Die Handelsstatistik weise zwar auf keine große Abhängigkeit von einzelnen Importländern hin, schreiben die Fachleute - bei wichtigen Rohstoffen könne das aber anders sein. So sei Uranerz 2019, also vor der Corona-Pandemie, aus gerade einmal zwei Lieferländern gekommen, darunter Russland. 19 für die Pharmaindustrie wichtige Substanzen stammten aus höchstens drei Ländern, ebenso hoch spezialisierte Güter wie Telekommunikationssatelliten, Kühlschiffe und Schwimmbagger. China sei in dem Bemühen, seine Lieferantenbeziehungen auf eine breitere Basis zu stellen, deutlich weiter als die EU oder die USA.

»Besonders schmerzhaft wäre eine Entkoppelung Deutschlands im Bereich von Elektronikprodukten wie Chips aus den wichtigsten asiatischen Herstellerländern (Taiwan, China, Japan und Korea). Hier würde kurzfristig ein realer Wertschöpfungsverlust in der Höhe von circa 13 Milliarden Euro entstehen«, schreiben die Ökonomen. Ähnlich hohe Verluste entstünden, wenn keine Importe von IT-Dienstleistungen aus USA mehr möglich wären. Die aktuelle Abkoppelung von russischen Energieprodukten wie Gas und Erdöl schlage sogar mit etwa 20 Milliarden Euro zu Buche.

Warnung vor politischem Aktionismus

Die Wissenschaftler warnen allerdings vor politischem Aktionismus im Umgang mit solchen Risiken. »Es existiert die Gefahr, dass hektische politische Maßnahmen zur Eindämmung dieser Schwankungen kontraproduktiv sind, weil die Steigerung des Angebotes typischerweise Zeit erfordert und daher oft erst wirksam wird, wenn die Knappheiten bereits abnehmen«, warnen sie. »Unüberlegte, an kurzfristigen Bedarfen orientierte Maßnahmen laufen außerdem Gefahr, dass sie zukünftige Knappheiten nicht im Blick haben.« So sei eine verlässliche Identifikation strategisch wichtiger Güter und Dienstleistungen kaum möglich. Was die Erstellung von »Listen kritischer Güter, Technologien oder Sektoren« zur Unterstützung durch den Staat angeht, sind die Wissenschaftler skeptisch.

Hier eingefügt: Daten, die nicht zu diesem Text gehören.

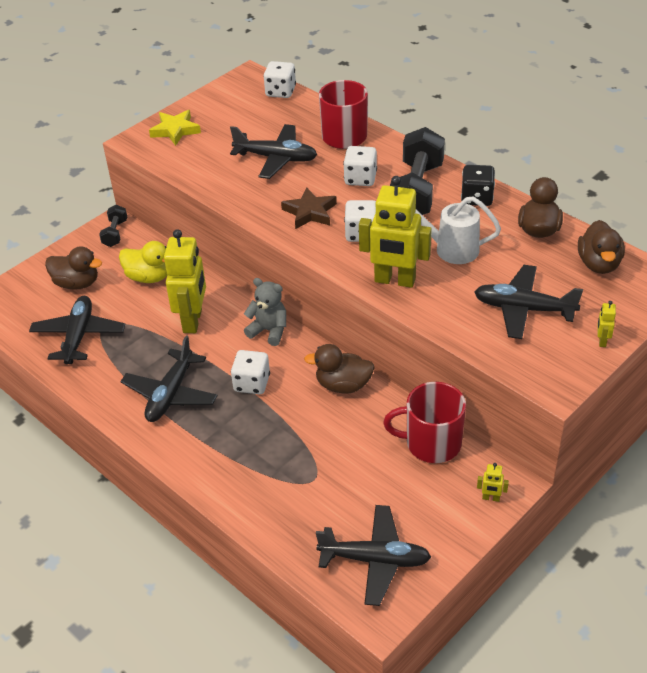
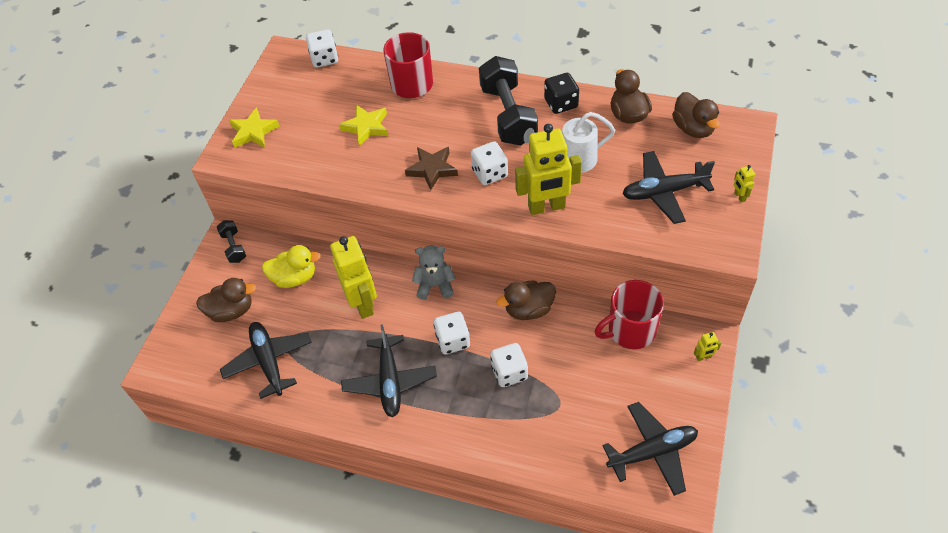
camera: 25 degrees left, 10 degrees up
black plane [230,124,317,179] -> yellow star [339,105,388,147]
white dice [343,146,377,186] -> white dice moved to [490,343,528,387]

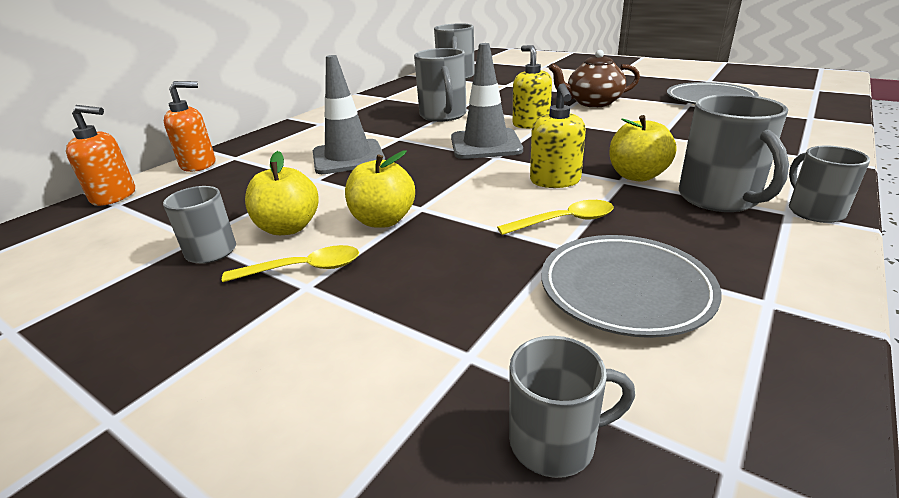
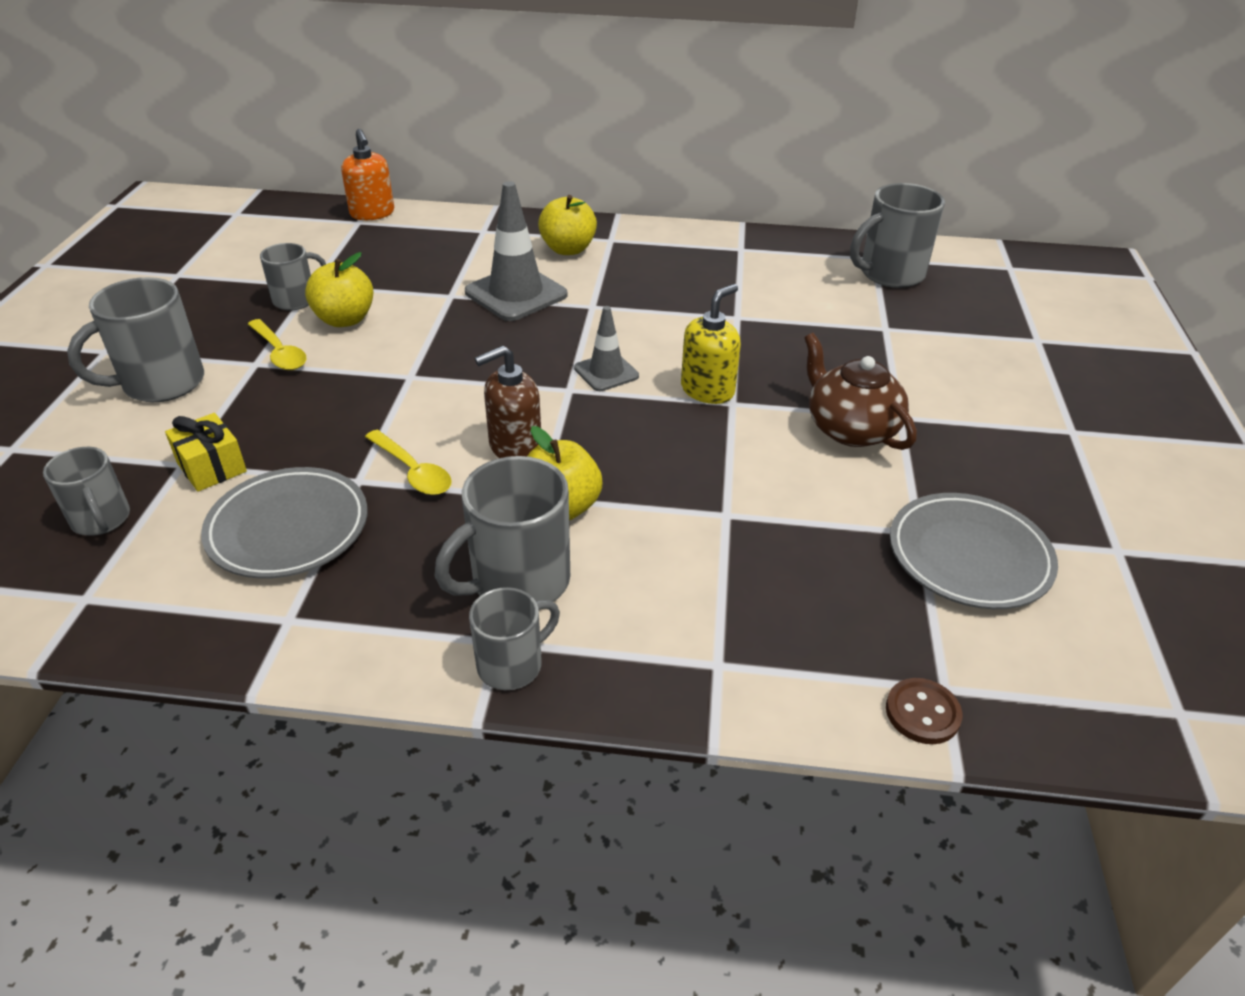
camera: 60 degrees right, 10 degrees up
orange soap dispenser [164,81,215,172] -> none
yellow apple [345,150,415,228] -> yellow apple moved to [538,195,597,255]
grey mug [414,48,467,122] -> grey mug moved to [67,277,204,402]
grey traffic cone [451,43,523,159] -> grey traffic cone [574,306,639,391], size x0.58
yellow soap dispenser [530,83,586,188] -> brown soap dispenser [475,345,541,458]
none -> yellow gift [165,413,247,491]
none -> brown button [886,678,963,744]

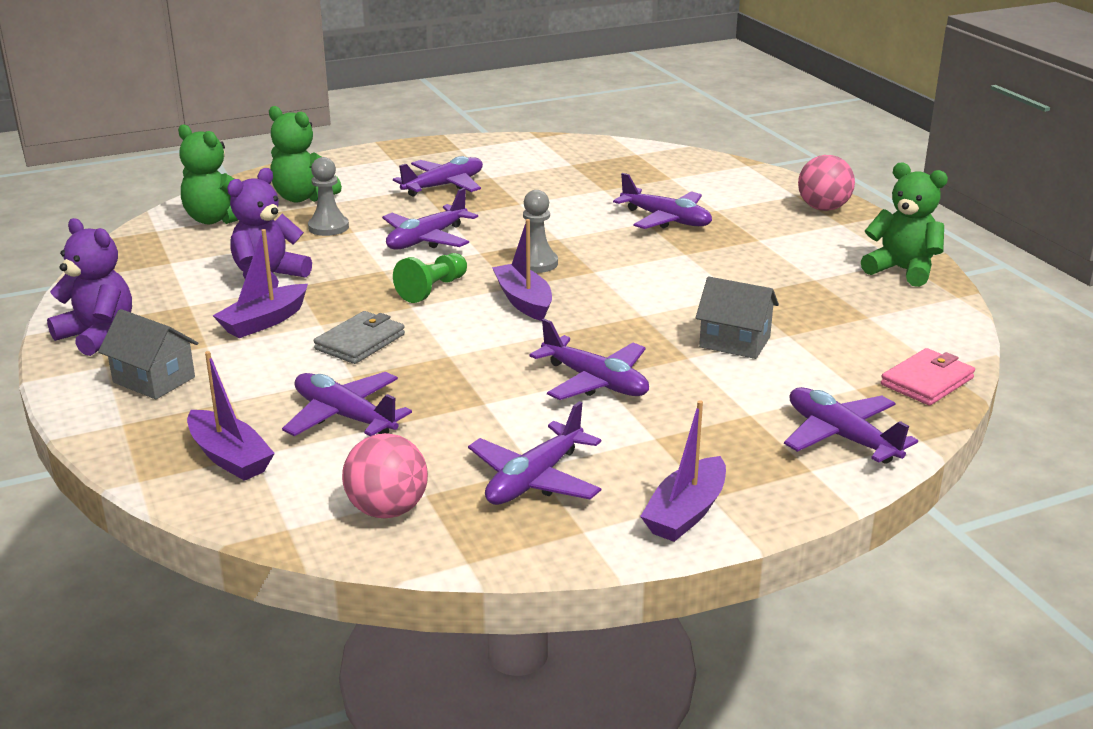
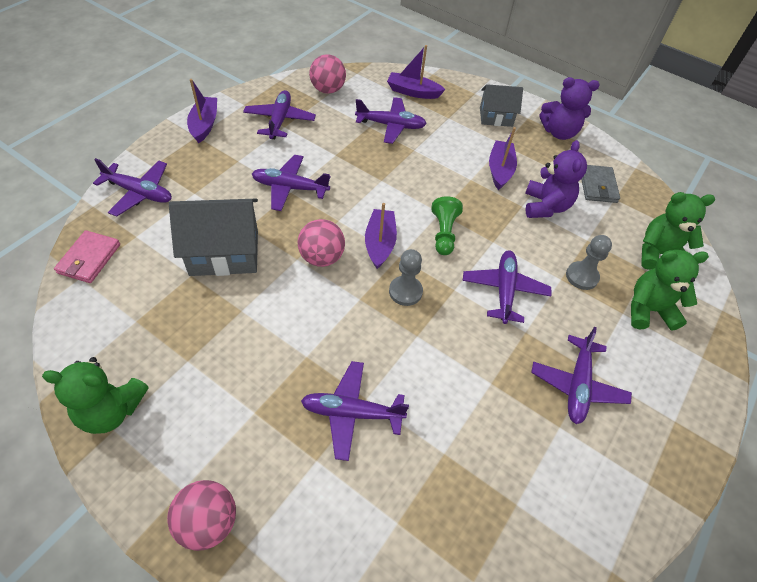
camera: 145 degrees right, 25 degrees up
grey wallet [314,311,405,364] -> grey wallet moved to [581,165,620,203]
purple boat [492,219,552,321] -> purple boat turned 120 degrees counterclockwise [365,203,397,269]
grey house [696,276,779,359] -> grey house [169,199,258,276], size x1.62
none -> pink ball [298,219,345,267]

Als wichtiges Instrument betrachten die Fachleute EU-Freihandelsabkommen. Dabei solle es künftig weniger um die Öffnung neuer Märkte für europäische Produkte gehen als um die Beschaffung wichtiger Güter, raten sie. Abkommen über kritische Mineralien, wie die EU sie mit den USA und Chile plane, begrüßen sie. Bei der Absicherung von Auslandsinvestitionen deutscher Unternehmen, wie sie die Bundesrepublik etwa über Hermes-Bürgschaften anbietet, sollten Kriterien wie die Sicherung der Rohstoffversorgung eine größere Rolle spielen. Auch bessere Rahmenbedingungen für Recycling seien wichtig.

Handelspolitik stark durch Brüssel bestimmt

Um die Versorgung mit wichtigen Gütern sicherzustellen, könnten auch Abnahmeverpflichtungen der öffentlichen Hand unter bestimmten Bedingungen sinnvoll sein, schreiben die Wissenschaftler. Auch so genannte Kapazitätsmärkte, wie es sie in Frankreich und den USA für Strom gebe, könnten helfen. Hier sagen Versorger künftige Lieferungen zu festgelegten Preisen zu und erhalten dafür vorab Geld.

Da die deutsche Wirtschaft mit anderen europäischen Staaten eng verflochten ist und die Handelspolitik stark durch Brüssel bestimmt ist, schlagen die Ökonomen die Einrichtung eines europäischen Büros für Versorgungssicherheit vor. Dies solle mögliche Lieferschwierigkeiten in den internationalen Handelsbeziehungen überwachen und der Politik Vorschläge zur Reaktion darauf machen. Auch die Koordination gemeinsamer strategischer Reserven wichtiger Rohstoffe könne zu seinen Aufgaben gehören.

Der wissenschaftliche Beirat berät den Wirtschaftsminister unabhängig und ehrenamtlich in Fragen der Wirtschaftspolitik. Seine 41 Mitglieder tagen fünf Mal im Jahr, beraten sich zu selbstgewählten Themen und veröffentlichen ihre Ergebnisse in Form von Gutachten.